Thurmond quickly pushed aside the sketches of his wrench until he uncovered a blank piece of graph paper. Harold, on the other hand, paced around the room with his fingers stroking his long chin. He slanted his eyebrows down and inward, and he squinted his eyes as he pondered. Thurmond looked over at Harold after he had secured the piece of paper, and he waited for a few long moments. Harold stopped pacing and stood still for a moment. Thurmond watched him carefully. Harold looked over at Thurmond and looked at him in the eye, then looked away again and proceeded to pace around the room again. This set of actions took place consistently for the next several minutes. Every so often the two men would make uncomfortable eye contact, only to look away and continue pondering in silence. Finally, Harold spoke up.

“Thurmond,” said Harold.

“Yes?” answered Thurmond.

“You wouldn’t happen to be a brain specialist, would you?” asked Harold. “Medically speaking?”
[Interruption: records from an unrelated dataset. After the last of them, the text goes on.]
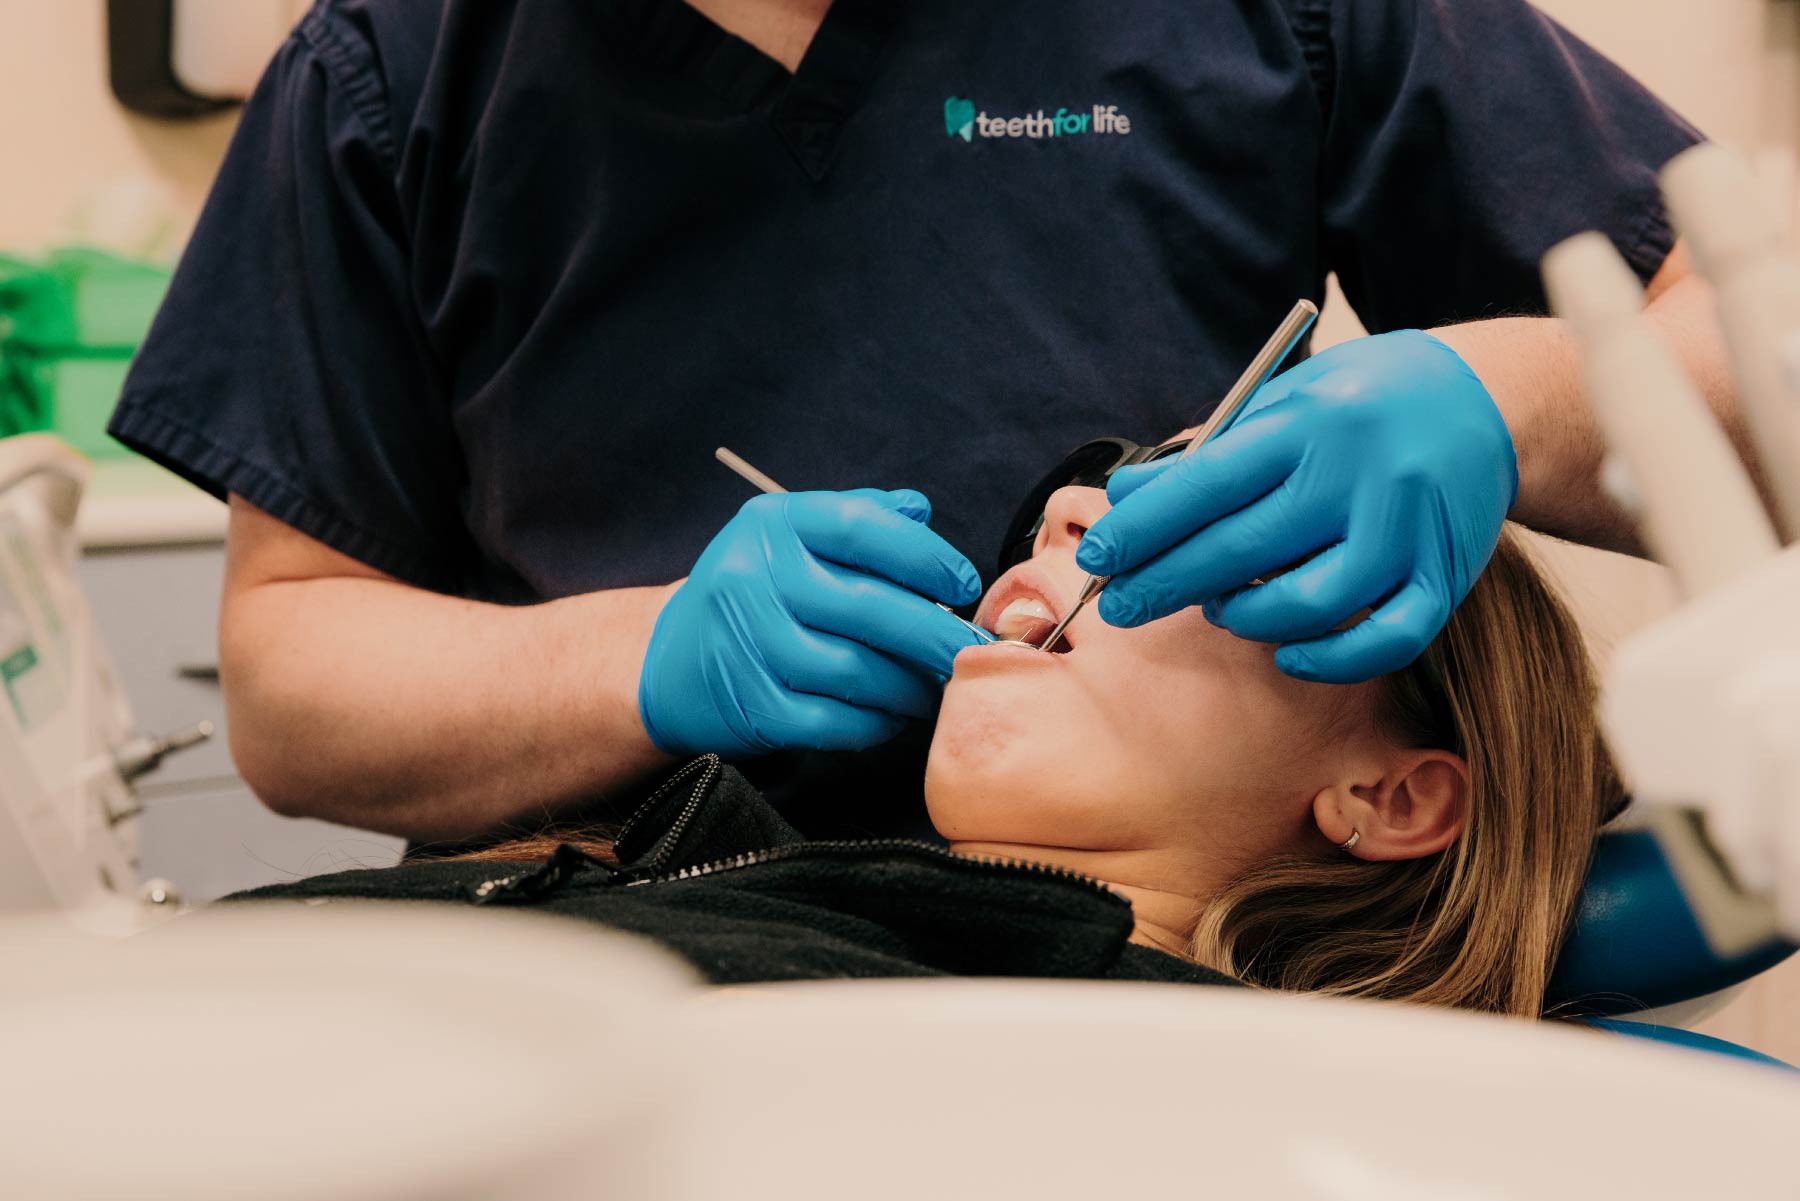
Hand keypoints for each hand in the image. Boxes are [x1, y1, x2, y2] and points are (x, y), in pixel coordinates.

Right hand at [638, 489, 986, 756]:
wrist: (666, 660)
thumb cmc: (752, 594)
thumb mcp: (790, 537)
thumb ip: (857, 517)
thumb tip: (920, 509)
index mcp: (772, 523)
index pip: (864, 528)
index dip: (926, 557)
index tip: (964, 585)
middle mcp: (753, 576)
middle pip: (869, 607)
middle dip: (935, 635)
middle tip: (972, 652)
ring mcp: (748, 644)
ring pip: (857, 671)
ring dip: (911, 686)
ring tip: (936, 687)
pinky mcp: (749, 705)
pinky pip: (834, 720)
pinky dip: (875, 722)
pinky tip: (892, 715)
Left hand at [1077, 330, 1517, 682]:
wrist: (1485, 398)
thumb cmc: (1360, 404)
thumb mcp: (1282, 404)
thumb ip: (1209, 455)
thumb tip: (1126, 495)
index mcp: (1311, 422)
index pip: (1209, 485)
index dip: (1145, 528)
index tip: (1099, 558)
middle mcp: (1361, 473)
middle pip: (1246, 548)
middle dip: (1169, 583)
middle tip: (1121, 606)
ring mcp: (1408, 528)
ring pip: (1314, 602)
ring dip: (1248, 618)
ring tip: (1220, 609)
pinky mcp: (1447, 574)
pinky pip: (1388, 638)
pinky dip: (1331, 659)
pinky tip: (1287, 651)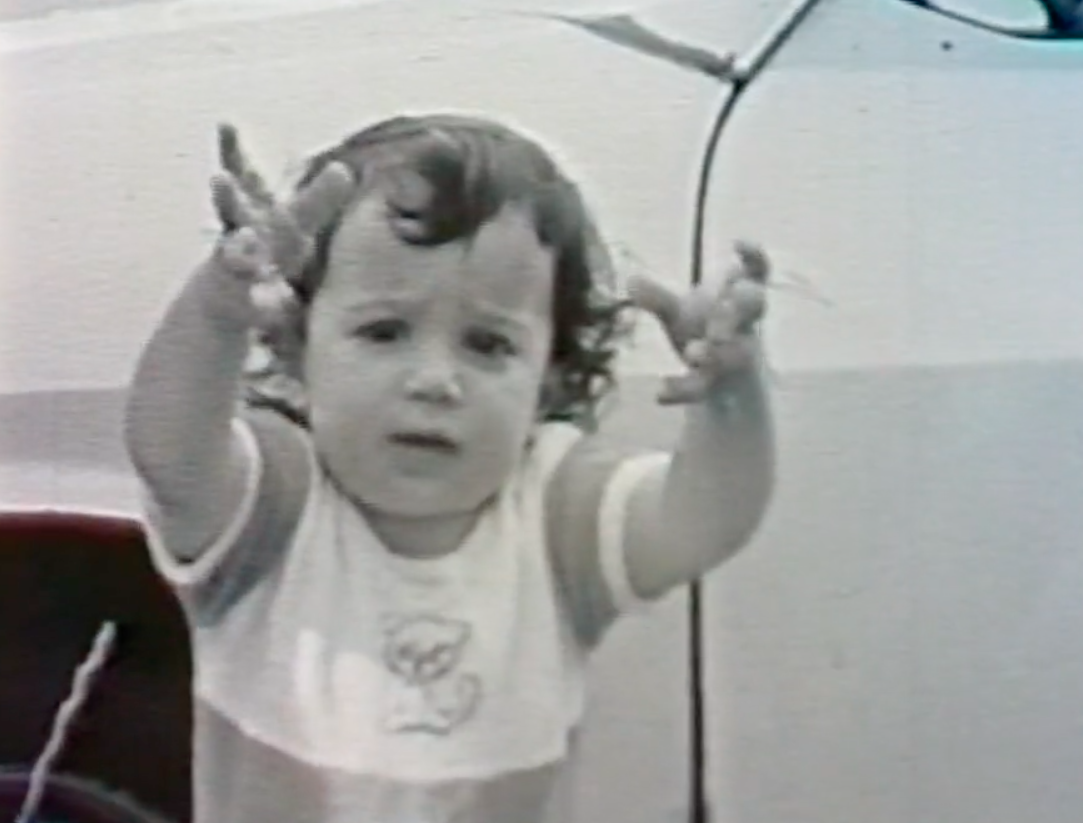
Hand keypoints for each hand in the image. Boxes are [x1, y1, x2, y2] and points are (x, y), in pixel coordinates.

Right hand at [209, 123, 355, 325]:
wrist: (230, 296)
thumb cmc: (270, 248)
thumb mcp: (293, 222)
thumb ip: (316, 198)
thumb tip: (345, 168)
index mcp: (249, 209)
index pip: (238, 174)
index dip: (232, 149)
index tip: (225, 123)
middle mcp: (236, 233)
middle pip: (228, 210)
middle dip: (226, 195)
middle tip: (220, 178)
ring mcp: (234, 267)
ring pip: (232, 258)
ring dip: (237, 252)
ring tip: (245, 243)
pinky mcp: (241, 301)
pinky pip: (255, 305)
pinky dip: (264, 306)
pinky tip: (275, 308)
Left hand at [629, 240, 768, 404]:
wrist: (716, 378)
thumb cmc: (702, 330)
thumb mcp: (678, 313)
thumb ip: (658, 299)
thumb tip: (629, 279)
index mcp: (737, 297)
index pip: (758, 272)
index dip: (754, 257)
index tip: (738, 243)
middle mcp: (745, 324)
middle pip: (752, 308)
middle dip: (734, 309)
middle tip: (716, 317)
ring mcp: (737, 355)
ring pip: (736, 353)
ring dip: (716, 352)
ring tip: (692, 354)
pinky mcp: (719, 385)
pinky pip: (704, 388)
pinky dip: (682, 390)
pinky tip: (660, 394)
“Why no,” said Thurmond. “Not at all.”

“Neither am I,” gloomed Harold.

The two men waited in silence for what seemed to be a rather long time for two grown men to be silent.

“Frankly,” admitted Harold, “I haven’t the foggiest idea of where to begin.”

“Neither have I,” said Thurmond.

“Perhaps,” said Harold slowly, treating each word delicately, “we should continue at a later time.”

“Yes,” agreed Thurmond. “Perhaps.”

“Indeed,” said Harold rather awkwardly.